Joey Bushnell: Yes so we are getting people to imagine and see themselves with the favorable result and that then is a much better way of trying to persuade them than to get hem to focus on the bad things they did. Like you said, you can’t help but imagine that pink elephant if you mention it they can’t help but think of that so it makes perfect sense.

Rintu thank you so much for the information that you have given us today, it’s been absolutely fantastic. Where can we get more of this kind of information from you and where can we buy your books?

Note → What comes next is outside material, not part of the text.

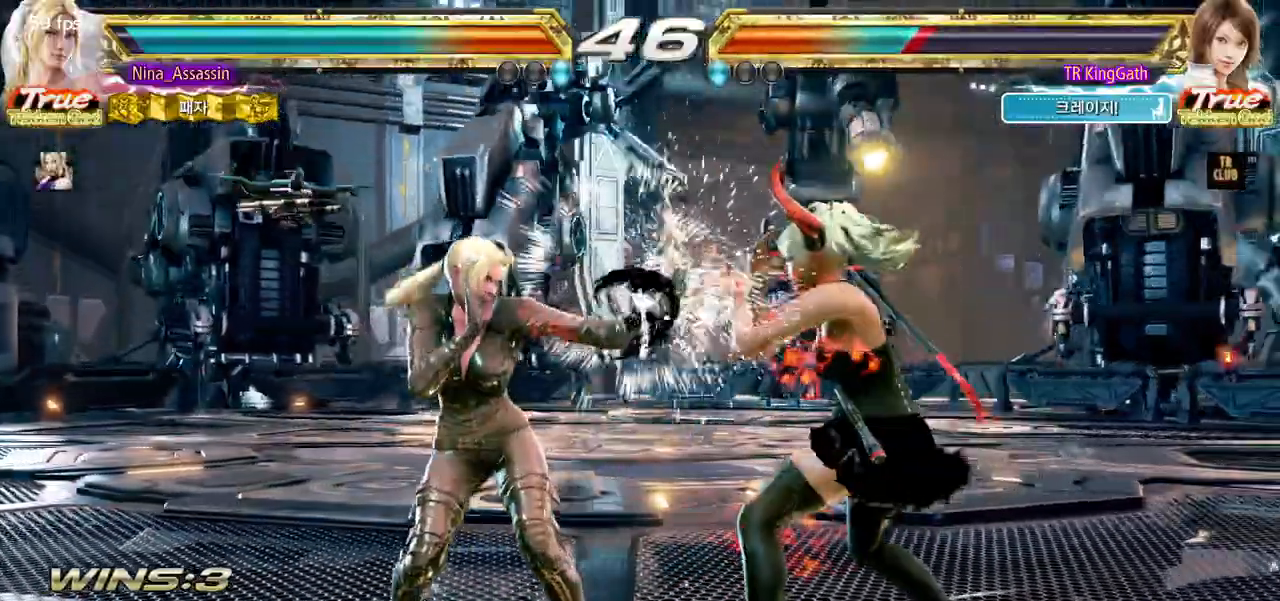
{"buttons": [], "left_stick": "left"}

Rintu Basu: The books are all on amazon and if you are really interested in all this sort of stuff there are a couple of places you can find me; on Twitter it’s persuasion tips, on Facebook its the persuasion skills black book, if you just search that you’ll find the page.

The website is thenlpcompany.com I highly recommend you go there and when you do hit the techniques tab and you’ll get to the blog part. There is a little search bar in the top right hand corner and you can search through the 2000 – 3000 articles on there and there is loads of really good content.

The youtube channel which is the NLP company or you can search for it under my name Rintu Basu, there is loads of free videos I’ve put a ton of stuff out there because I reckon people are going to come back and they are eventually going to buy stuff, if I give you lots of good information.

Joey Bushnell: Awesome, I highly recommend you go and check out all of those places. I have read the book myself it’s fantastic. I’ve not read your job seeking book Rintu because it hasn’t applied to me but if there is anyone out there that is looking for a job that is going to help you as well. So Rintu thank you so much for taking the time to do this with me today.

Rintu Basu: My pleasure Joey thanks for having me.